Wang Feng joined Aerotrope in 2008. He is a qualified Aeronautical Engineer with a MSc in Aircraft Vehicle Design from Cranfield University
As well as a BSc (same subject) from BUAA Beihang, China. Besides working on blade engineering for our wind energy clients Wang Feng is part of the team that developed Sailrocket II.
Q: Wang Feng, you are part of the 'brains trust', as Sailrocket pilot Paul Larsen calls the design team on his blog. Can you explain your job within the team?
I joined the team when they developed several concepts for a new boat, VSRII. I took part in the concept selection and then Aerotrope designed the new fuselage and wing. We also trialled an early model version (see WF in action). I also wrote a performance prediction programme that ensured we would avoid any stability problems (crashes and backflips of the first Sailrocket) while pushing for maximum speed. My calculations confirmed the team's suspicions that we should move the aerodynamic centre behind the centre of gravity, which was not the case in SR1. Now the point of becoming airborne is no longer a problem for the boat, since it retains stability about all axes. We have also designed a new base-ventilated hydrofoil which handles the surface-piercing conditions very stably at high speed with minimum drag.
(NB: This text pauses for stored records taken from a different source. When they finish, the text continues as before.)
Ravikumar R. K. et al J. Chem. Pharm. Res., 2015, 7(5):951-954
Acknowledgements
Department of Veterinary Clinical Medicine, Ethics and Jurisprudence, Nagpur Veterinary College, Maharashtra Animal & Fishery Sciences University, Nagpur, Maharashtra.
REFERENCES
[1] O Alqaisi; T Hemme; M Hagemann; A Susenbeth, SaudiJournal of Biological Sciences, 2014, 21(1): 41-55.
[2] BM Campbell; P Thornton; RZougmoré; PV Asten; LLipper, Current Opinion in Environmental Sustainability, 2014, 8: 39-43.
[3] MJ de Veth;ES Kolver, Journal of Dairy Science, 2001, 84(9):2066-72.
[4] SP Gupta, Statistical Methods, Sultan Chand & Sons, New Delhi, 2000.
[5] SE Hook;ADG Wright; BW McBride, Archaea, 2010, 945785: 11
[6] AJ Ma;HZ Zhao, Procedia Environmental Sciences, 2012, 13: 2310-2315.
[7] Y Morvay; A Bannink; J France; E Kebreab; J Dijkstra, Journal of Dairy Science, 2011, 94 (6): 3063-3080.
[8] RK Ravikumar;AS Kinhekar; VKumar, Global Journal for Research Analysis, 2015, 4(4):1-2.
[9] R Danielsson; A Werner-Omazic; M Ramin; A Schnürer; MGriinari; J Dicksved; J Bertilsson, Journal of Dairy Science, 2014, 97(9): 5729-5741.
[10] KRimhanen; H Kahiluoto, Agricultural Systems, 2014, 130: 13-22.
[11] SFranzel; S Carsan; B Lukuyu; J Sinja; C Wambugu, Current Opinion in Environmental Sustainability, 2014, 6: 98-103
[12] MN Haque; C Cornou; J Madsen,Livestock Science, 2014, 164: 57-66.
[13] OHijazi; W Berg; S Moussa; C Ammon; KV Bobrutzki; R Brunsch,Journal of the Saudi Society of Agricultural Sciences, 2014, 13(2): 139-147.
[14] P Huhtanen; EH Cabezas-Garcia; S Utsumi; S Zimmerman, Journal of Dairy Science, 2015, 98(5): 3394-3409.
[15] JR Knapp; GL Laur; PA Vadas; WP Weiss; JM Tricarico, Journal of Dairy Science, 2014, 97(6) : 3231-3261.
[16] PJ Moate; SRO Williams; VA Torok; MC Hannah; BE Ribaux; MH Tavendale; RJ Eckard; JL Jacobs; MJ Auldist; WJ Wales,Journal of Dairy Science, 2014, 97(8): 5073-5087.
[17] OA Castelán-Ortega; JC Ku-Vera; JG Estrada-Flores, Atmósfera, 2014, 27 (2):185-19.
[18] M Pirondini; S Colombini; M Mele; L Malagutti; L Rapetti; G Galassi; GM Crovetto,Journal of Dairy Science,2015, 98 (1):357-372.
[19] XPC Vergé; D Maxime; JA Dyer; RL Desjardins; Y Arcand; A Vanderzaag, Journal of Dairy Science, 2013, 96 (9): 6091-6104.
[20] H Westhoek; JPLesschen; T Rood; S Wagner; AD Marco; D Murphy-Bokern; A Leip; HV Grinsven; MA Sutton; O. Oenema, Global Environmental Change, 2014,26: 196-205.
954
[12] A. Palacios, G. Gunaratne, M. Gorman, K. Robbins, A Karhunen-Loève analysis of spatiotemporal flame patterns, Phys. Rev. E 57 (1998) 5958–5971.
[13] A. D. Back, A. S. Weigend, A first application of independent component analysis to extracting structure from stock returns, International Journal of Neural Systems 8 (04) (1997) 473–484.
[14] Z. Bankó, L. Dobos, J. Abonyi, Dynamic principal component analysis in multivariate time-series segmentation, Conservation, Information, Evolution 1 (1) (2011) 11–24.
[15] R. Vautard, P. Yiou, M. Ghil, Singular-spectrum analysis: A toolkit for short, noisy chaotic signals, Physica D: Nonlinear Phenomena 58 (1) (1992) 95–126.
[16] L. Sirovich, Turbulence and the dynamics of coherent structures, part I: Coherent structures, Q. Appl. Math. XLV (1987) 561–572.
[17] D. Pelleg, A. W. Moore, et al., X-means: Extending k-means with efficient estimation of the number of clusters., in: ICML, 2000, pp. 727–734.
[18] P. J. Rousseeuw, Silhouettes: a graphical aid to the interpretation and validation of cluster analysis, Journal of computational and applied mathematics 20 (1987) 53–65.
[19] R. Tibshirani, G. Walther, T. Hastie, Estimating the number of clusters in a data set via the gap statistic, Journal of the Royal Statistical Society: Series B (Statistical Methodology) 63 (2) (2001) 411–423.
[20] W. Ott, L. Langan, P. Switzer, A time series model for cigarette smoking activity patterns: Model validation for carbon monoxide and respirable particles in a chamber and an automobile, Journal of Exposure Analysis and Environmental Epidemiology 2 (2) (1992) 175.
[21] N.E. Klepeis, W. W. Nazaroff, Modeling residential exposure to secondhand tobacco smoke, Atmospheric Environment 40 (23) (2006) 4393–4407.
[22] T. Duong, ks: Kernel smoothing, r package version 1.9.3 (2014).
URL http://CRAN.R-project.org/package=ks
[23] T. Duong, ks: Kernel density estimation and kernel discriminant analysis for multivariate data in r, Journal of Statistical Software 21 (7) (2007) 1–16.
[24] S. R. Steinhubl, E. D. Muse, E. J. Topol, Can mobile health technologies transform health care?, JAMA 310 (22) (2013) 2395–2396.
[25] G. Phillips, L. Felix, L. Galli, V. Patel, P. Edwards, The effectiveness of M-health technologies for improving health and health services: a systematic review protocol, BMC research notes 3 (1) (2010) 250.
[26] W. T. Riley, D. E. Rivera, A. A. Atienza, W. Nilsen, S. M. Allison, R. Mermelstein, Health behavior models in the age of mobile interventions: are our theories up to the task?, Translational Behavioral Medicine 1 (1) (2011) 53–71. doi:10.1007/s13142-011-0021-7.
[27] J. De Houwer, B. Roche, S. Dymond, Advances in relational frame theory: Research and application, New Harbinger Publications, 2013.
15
Q: Aerotrope designed the first wingsail, and now the new improved version for VSRII. Please explain the difference between the two.
The design changed from a conventional boat distribution to a canard distribution, which means we put the centre of gravity ahead of the aerodynamic centre. The wing: We changed from a "symmetric" wing planform to an asymmetric planform, which brings the centre of effort of the wing closer to sea level. This way we could afford a bigger wing while keeping the overall dimension of the boat down. Also, the wing is now freely feathering. Fuselage: We now call the hull a fuselage (as in aviation) since it completely lifts out of the water. The fuselage is pointing at the apparent wind direction, to reduce drag.
Q: Last question: Why did you want to work for Aerotrope?
My passion has always been aviation, but in this sense any object that moves through air in a controllable way interests me. Because Aerotrope is a small independent consultancy I knew that I would have the chance to take on a larger chunk of responsibility in a project, rather than designing a very small part for an enormous aerospace company. The blades on a wind turbine behave in a particular way due to the changing forces they are exposed to, so that is interesting to me. I also really enjoy the variety of projects we work with.